As I said, trauma is the breaking of trust. Sex is an act of deep intimacy, one that both requires trust and increases it. Forces trust, even, when we subconsciously don’t want to trust. When we’re reeling from our trauma, we’re simultaneously afraid to trust and afraid we’ll never trust, anyone, ever again. Casual sex can be a very poorly thought out attempt to banish that fear, to use the intimacy afforded by it as a way to force oneself to trust. For those whose rapes have scarred their experience of sex, it can also be an opportunity to retrain the lizard brain to stop fearing it.
And as for Díaz believing that a loving relationship would “cure” him of his past? Been there, done that too. I spent my last two years of high school pining after a guy because I thought he would be my cure. Or rather, my knight in shining armor who would whisk me away from the household situation where I was being raped multiple times per week and we would live together and love each other and trust each other completely and it would be happily ever after. And, again, I’ve known straight women who thought they could escape their trauma by having a man swoop in and marry them.
I know from experience that Díaz wasn’t thinking, “oh, I can date a pretty girl and talk to her about my problems and she can fix me because she cares”. It was “oh, I can date a pretty girl and then my problems will go away as if they’d never existed”. I’m sure that the thought of telling her about his problems never went through his mind. He wasn’t dating her for her emotional labor.
It crosses genders and sexual orientations. It’s not everyone’s reaction, but it’s a reaction. It’s a nonsense idea that society put into our heads, the idea that romantic coupling makes one whole, cures all ills, but this particular nonsense idea is fairly gender-neutral and has only the loosest of ties to the patriarchy.

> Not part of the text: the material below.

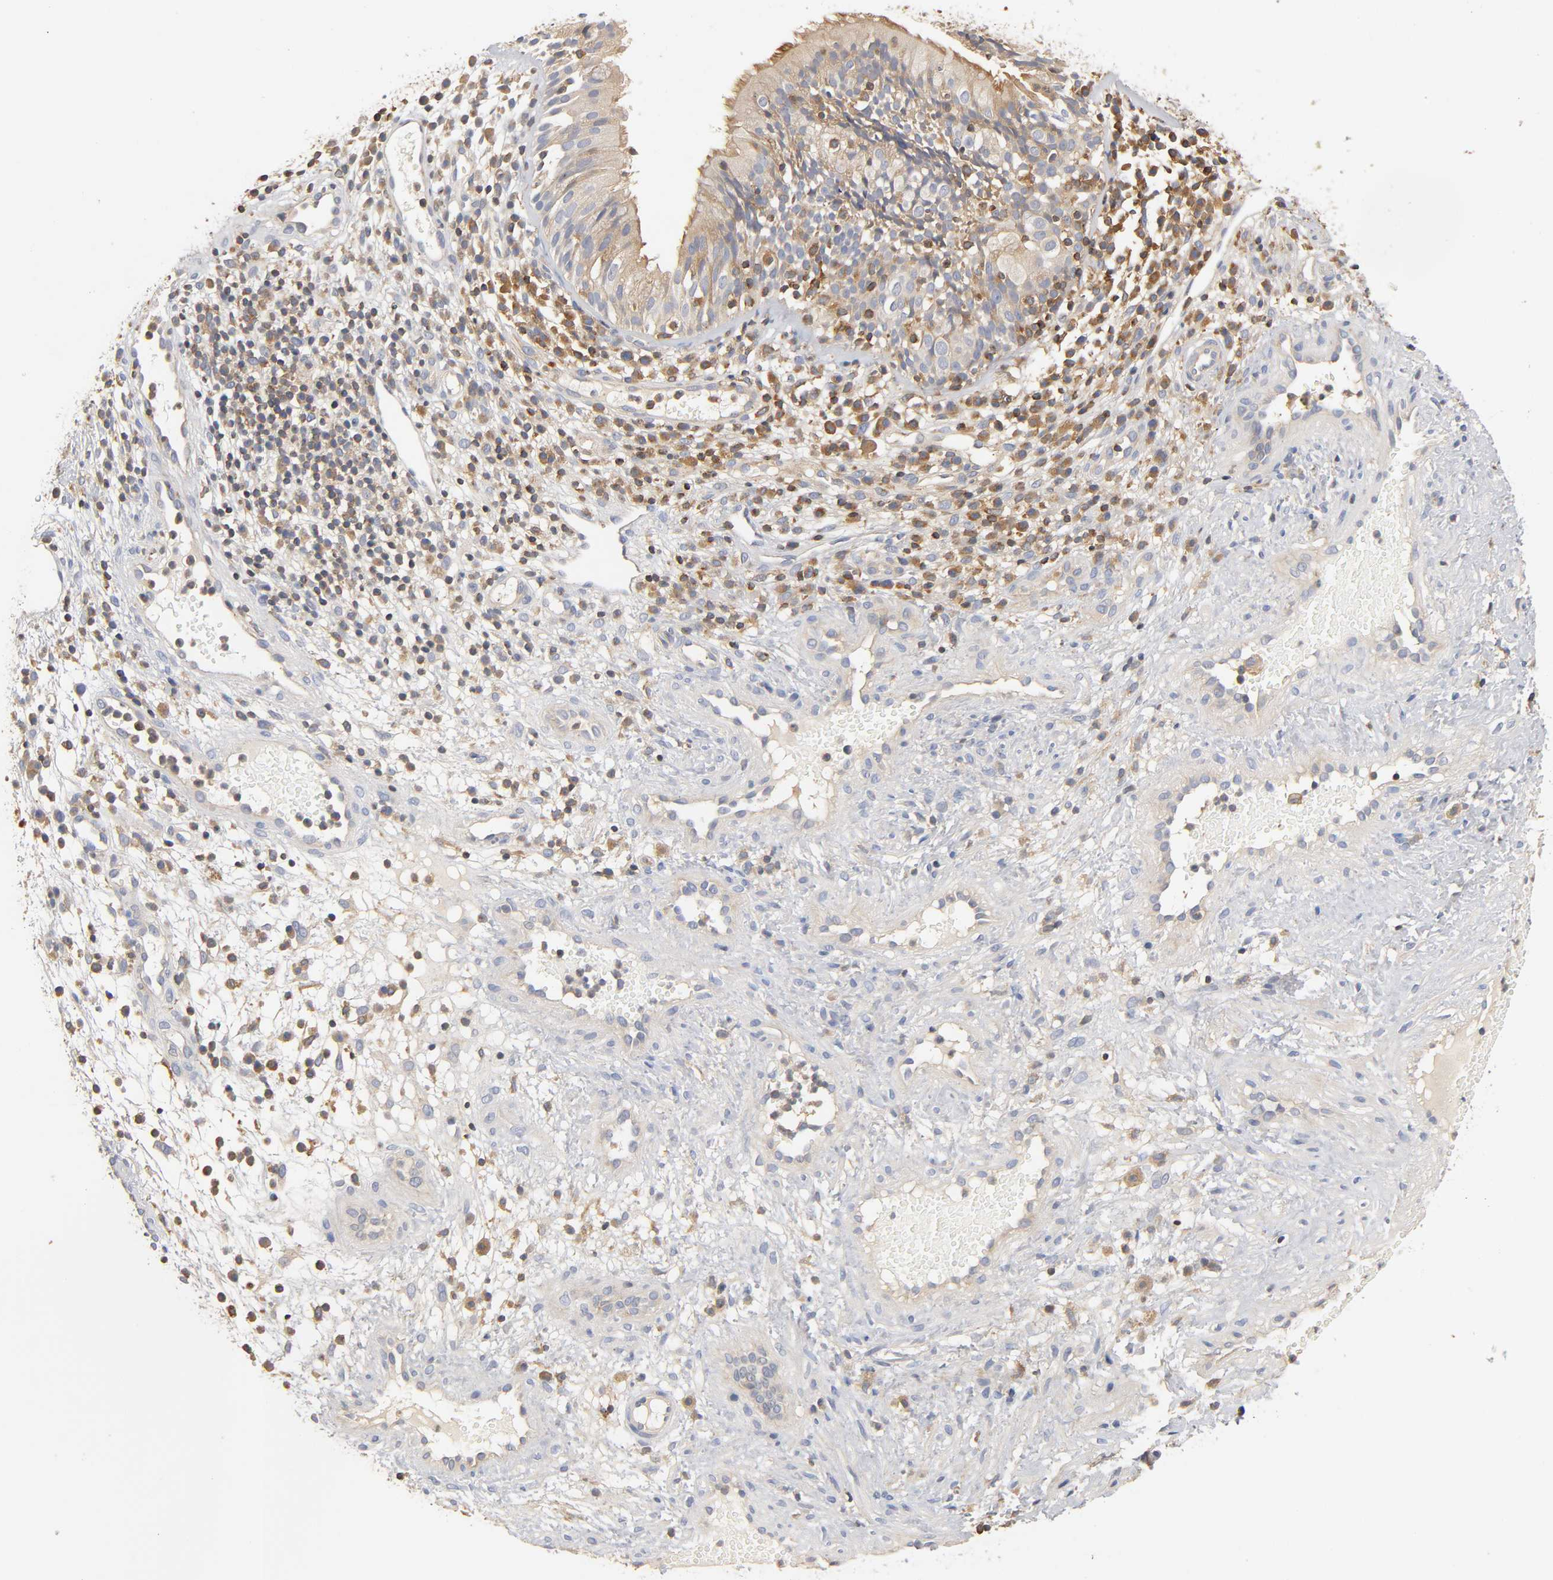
{"staining": {"intensity": "moderate", "quantity": ">75%", "location": "cytoplasmic/membranous"}, "tissue": "nasopharynx", "cell_type": "Respiratory epithelial cells", "image_type": "normal", "snomed": [{"axis": "morphology", "description": "Normal tissue, NOS"}, {"axis": "morphology", "description": "Inflammation, NOS"}, {"axis": "morphology", "description": "Malignant melanoma, Metastatic site"}, {"axis": "topography", "description": "Nasopharynx"}], "caption": "The image exhibits a brown stain indicating the presence of a protein in the cytoplasmic/membranous of respiratory epithelial cells in nasopharynx. The staining was performed using DAB (3,3'-diaminobenzidine), with brown indicating positive protein expression. Nuclei are stained blue with hematoxylin.", "gene": "RHOA", "patient": {"sex": "female", "age": 55}}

Look, the way Díaz responded to his trauma was not healthy. I agree on that. But there are more problems in our society than just sexism and patriarchy and toxic masculinity. Those are real, valid problems that permeate society and that we need to address because they hurt people and kill people. But the way people with trauma and PTSD and depression are mistreated has more to do with ableism than with anything tied to the patriarchy. And I’ve seen nothing said in all this about the amount of emotional labor that mentally ill people have to do to reassure the people around them that they’re “fine”.
Please don’t add to the shame Díaz likely already feels about his reaction to his trauma. Don’t praise him for the mistakes he made, to be sure. But the personal story he shared is a gift to all of us, at great risk to himself, and we should all find enough kindness in our hearts to thank him for it.